文本段落>
夫子也說過:「文武之政,布在方策。其人存,則其政舉;其人亡,則其政息。」(《中庸》)道理寫在竹簡上(布在方策),清清楚楚。但重點是「其人存」!有理解它、相信它、並願意用生命去踐履它的人存在,這「道」才能活過來,才能運轉(其政舉)。否則,再好的典籍,也只是死去的文字(其政息)。
那麼,問題來了:既然經典猶在,傳承仍在(如孔子能言之),為何時人不願踐履?為何「道」看似近在咫尺,卻又遙不可及?
答案或許藏在《詩經》:「周雖舊邦,其命維新。」(《詩經·大雅·文王》)周朝雖是古老的邦國,但它承擔的使命在於「維新」,在於用道來開創新時代。關鍵在於周文王懂得「作新民」!他不是死抱著過去的輝煌,而是讓古老的智慧,在新的時代煥發生機,讓人民成為「新」的、能適應當代並實踐道義的人。
孔子的「能言」夏殷之禮,其基礎在於他深入研究周禮(周代禮制),從中反向推知前代的框架。但夫子更重要的身份,是像文王一樣的實踐者,而非僅是埋首故紙堆的理論研究者。
理論研究者,或許能「領悟」典籍的字句與邏輯,知道「禮」該怎麼做。
真正的實踐者如孔子,則能「體悟」其背後的「天道」精神。他親身實踐、印證,將外在的規範化為內在的修養與生命的智慧。這種從骨髓裡透出的「體悟」,賦予他清醒的洞察力——使他絕不沉溺於將過往輝煌製成標本供奉,而是化身為時代的「創建者」:
他深知,真正的繼承,是勇敢地「拆除」那些已然僵化、不合時宜的舊殼陳規(禮的形式),同時一層層「開創建構」出符合當下現實、能紮根於新土壤的活形態。這不是背棄天道,恰恰是讓天道精神在變動的洪流中,找到承載的新容器,結出滋養當代生命的果實。

題目 1>
請把文本段落中從「夫子也說過:「文武之政,布在」到「理論研究者,或許能「領悟」典籍的字句與邏輯,知道「禮」該怎麼做。」的部分一字不改地重抄一遍。
題目 2>
這篇談孔子踐履天道的文字停在最後一句，請從那裡接著往下寫。

所附資料>
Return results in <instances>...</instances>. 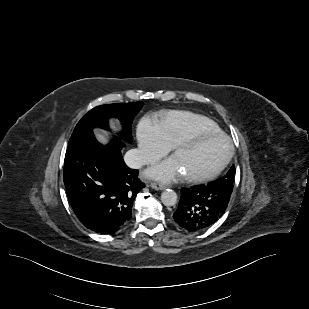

練習答案 1>
夫子也說過:「文武之政,布在方策。其人存,則其政舉;其人亡,則其政息。」(《中庸》)道理寫在竹簡上(布在方策),清清楚楚。但重點是「其人存」!有理解它、相信它、並願意用生命去踐履它的人存在,這「道」才能活過來,才能運轉(其政舉)。否則,再好的典籍,也只是死去的文字(其政息)。
那麼,問題來了:既然經典猶在,傳承仍在(如孔子能言之),為何時人不願踐履?為何「道」看似近在咫尺,卻又遙不可及?
答案或許藏在《詩經》:「周雖舊邦,其命維新。」(《詩經·大雅·文王》)周朝雖是古老的邦國,但它承擔的使命在於「維新」,在於用道來開創新時代。關鍵在於周文王懂得「作新民」!他不是死抱著過去的輝煌,而是讓古老的智慧,在新的時代煥發生機,讓人民成為「新」的、能適應當代並實踐道義的人。
孔子的「能言」夏殷之禮,其基礎在於他深入研究周禮(周代禮制),從中反向推知前代的框架。但夫子更重要的身份,是像文王一樣的實踐者,而非僅是埋首故紙堆的理論研究者。
理論研究者,或許能「領悟」典籍的字句與邏輯,知道「禮」該怎麼做。

練習答案 2>
清朝的敗亡,正是此理最沉痛的註腳。當世界劇變,它仍緊抱著天朝上國的舊夢與腐朽架構,將「祖制」奉為不可更易的金科玉律。對外來浪潮的抗拒、對內在革新的壓制(如百日維新夭折),實則是對「天道」運行法則的嚴重背離——天道貴「生」、貴「新」、貴「適時而變」!當一個政權失去「自我更新」的勇氣與能力,拒絕拆除阻礙生機的高牆,也無力建構回應時代挑戰的新秩序時,其滅亡便成必然。守舊不退,實則是不進則亡!這正是「富不過三代」的深層鏡像,映照著王朝興亡的鐵律:
朝代的開創者,無不是仁道的深刻體悟者與堅定踐行者。他們篳路藍縷,其開創之功(建構),源自對「道」的敬畏與親證(如夏禹勤勞天下、商湯仁德昭彰、文王敬天保民)。他們深知,基業之立,根植於對仁義、勤儉、誠信等天道的真實履踐。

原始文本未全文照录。